Typical that elite savarna debate on the new educational policy is focusing on the language thing and not the blatantly casteist official support of child labour disguised as vocational courses.
"kids from rural areas, many of whose parents follow these professions, will be entrapped in these jobs. The govt wants people to continue being in the same level without significant social mobility” - Prince Gajendrababu https://www.newindianexpress.com/states/tamil-nadu/2020/jul/30/how-does-new-education-policy-affect-you-2176624.html
Its not that I don't get the superficial appeal of access to vocational courses. 12 year old past me, struggling in school, would have loved to be able to drop physics for printmaking. In an ideal world its a great idea.
But equating vocational courses with academic courses means that schools with limited budgets will choose what to offer their students. And that choice will be dictated by the funders assumptions of the student demographics.
"These are all first generation poor kids of farmers. Give them vocational courses on gardening and dairy farming. No need to do calculus, aakhir koi rocket scientist toh nahin banne wala." That's the doctrine of casteism right there.
Businesses already set up NGOS under their CSR for 'youth skills development' that 'trains' children by giving them part-time employment in industries where inherited knowledge is unpaid for skill: crafts and textiles especially.

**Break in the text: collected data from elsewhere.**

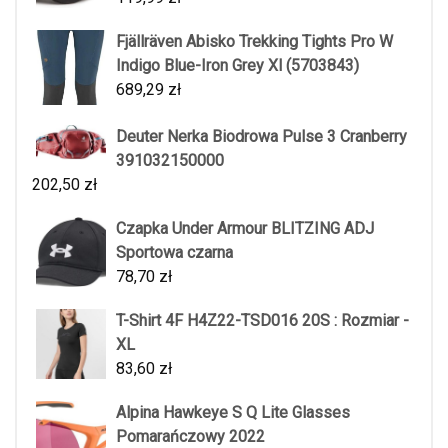
Fjällräven Abisko Trekking Tights Pro W
Indigo Blue-Iron Grey Xl (5703843)
689,29
zł
Deuter Nerka Biodrowa Pulse 3 Cranberry
391032150000
202,50
zł
Czapka Under Armour BLITZING ADJ
Sportowa czarna
78,70
zł
T-Shirt 4F H4Z22-TSD016 20S : Rozmiar -
XL
83,60
zł
Alpina Hawkeye S Q Lite Glasses
Pomarańczowy 2022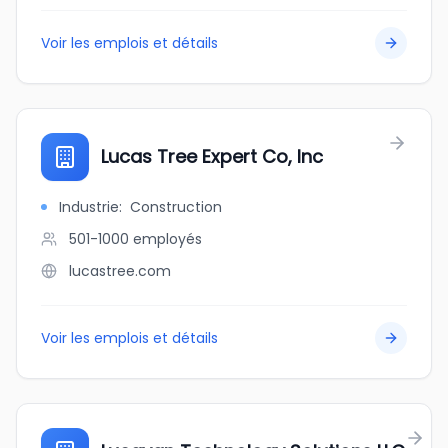
Voir les emplois et détails
Lucas Tree Expert Co, Inc
Industrie
:
Construction
501-1000
employés
lucastree.com
Voir les emplois et détails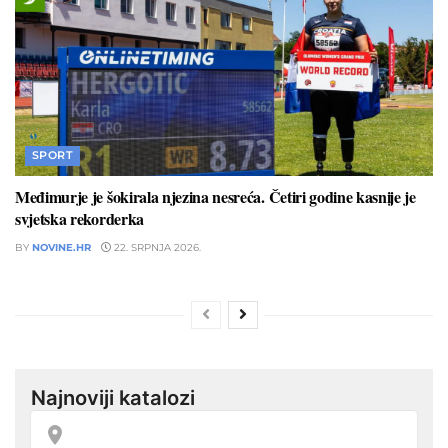
SPORT
Međimurje je šokirala njezina nesreća. Četiri godine kasnije je
svjetska rekorderka
BY
NOVINE.HR
22. SRPNJA 2026.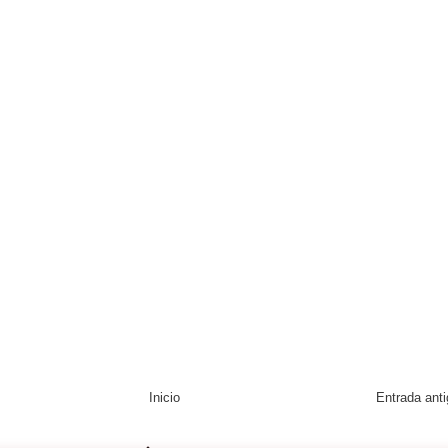
Inicio
Entrada ant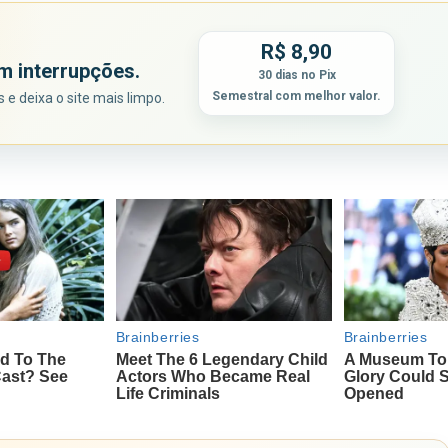
R$ 8,90
m interrupções.
30 dias no Pix
Semestral com melhor valor.
e deixa o site mais limpo.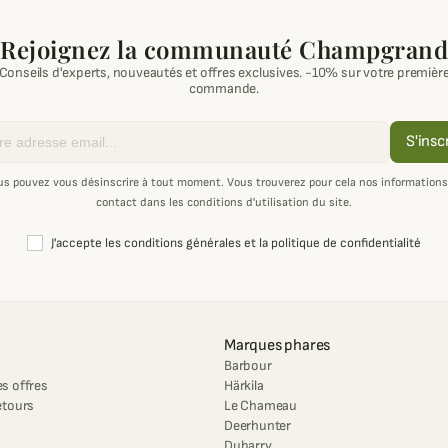
Rejoignez la communauté Champgrand
Conseils d'experts, nouveautés et offres exclusives. -10% sur votre premièr
commande.
S'insc
us pouvez vous désinscrire à tout moment. Vous trouverez pour cela nos informations
contact dans les conditions d'utilisation du site.
J'accepte les conditions générales et la politique de confidentialité
Marques phares
Barbour
s offres
Härkila
etours
Le Chameau
Deerhunter
Dubarry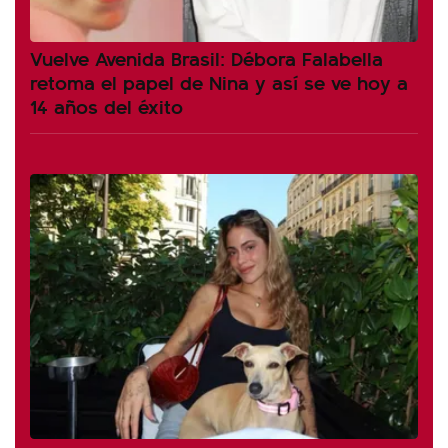
Vuelve Avenida Brasil: Débora Falabella
retoma el papel de Nina y así se ve hoy a
14 años del éxito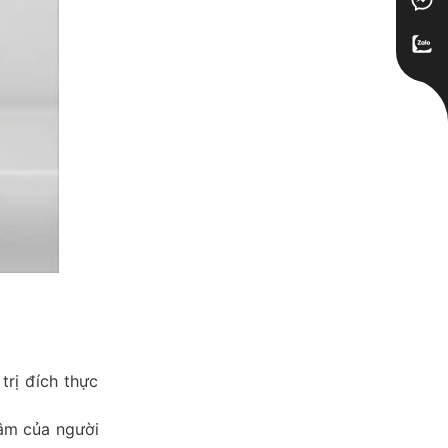
trị đích thực
tâm của người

In a democracy, if each vote has equal merit and value, then every child MUST be treated as containing equal potential and entitled to equal opportunities. A govt that wants to funnel 6th standard kids into their future careers is creating a casteist hierarchy.
And please remember this isn't theoretical: the CBSE has been offering a variety of subjects you could give board exams in since I was in school. I remember looking the list up and wanting to sit for Music instead of Math. But schools don't offer them.
So you have to be an independent student with the open school to pick and choose subjects. Now imagine this situation from class 6 in thousands of small, criminally underfunded rural schools. Who's going to teach coding as a vocation to kids deemed 'nomadic tribes'?
Bluntly: any profession, any art form, any craft, any sport, that requires training from childhood, which you cannot achieve success at in adulthood, needs to be treated with caution and as an extra-curricular, not as school.
And until I see elite private schools offering sanitation and sewage cleaning as vocational courses I know that the underlying motivation behind even well-meaning support of this policy comes from casteist assumptions of which kids will be better at what kind of vocation.
Also, remember how Akshay Patra is making money off ofserving flavourless Brahminical midday meals? Imagine the local zamindar's wife teaching the picking course to her labourer's kids. She'd get paid, of course, not them.
Our neighbourhoods and villages and cities are already ghettoised by caste and religion. So it is very easy to identify a dominant demographic in any local school. Bad schooling starts with teachers making assumptions based on demographics.
"Isn't it better for a poor kid who would otherwise drop out of school to be trained as a plumber by the time he's 18 so he can support his family" is the "isn't it better he's not beating you where the bruises are visible" of educational rhetoric.
Who has the power? The govt.
What is the govt's responsibility? To provide equal opportunities and protect all rights for every child.
It is the govt's job to ensure no citizen is destitute, not the conscripted teenage plumber's.
What is the govt's responsibility? To provide equal opportunities and protect all rights for every child.
It is the govt's job to ensure no citizen is destitute, not the conscripted teenage plumber's.
Meanwhile, allying ableism to casteism, I just saw an argument that said there were kids who were not intellectually able to make it to college, and so funnelling them to carpentry was the humane policy.
Ableism is universal, of course, but its amazing how smoothly it mixes in with casteism (and racism) when it comes to judging intellectual capacity and the potential of individuals. See also: Victorian workhouses, child apprenticeship
Cognitive studies, psychology studies, developmental studies and pedagogy studies have all made systemic discoveries about ways to teach children. Kids aren't ever failures--its the schools they are imprisoned in which are.
Also, there is a willful misunderstanding of what schools are that drives me up the wall: schools are meant to be a way to provide childcare that socialises future citizens with certain shared, basic skills and knowledge.
Schools need to be as integrated as possible: across ability, caste, class, race, language, in order to provide the best kind of socialisation. Winnowing kids according to their 'vocational aptitude' is the opposite of integrating diversity.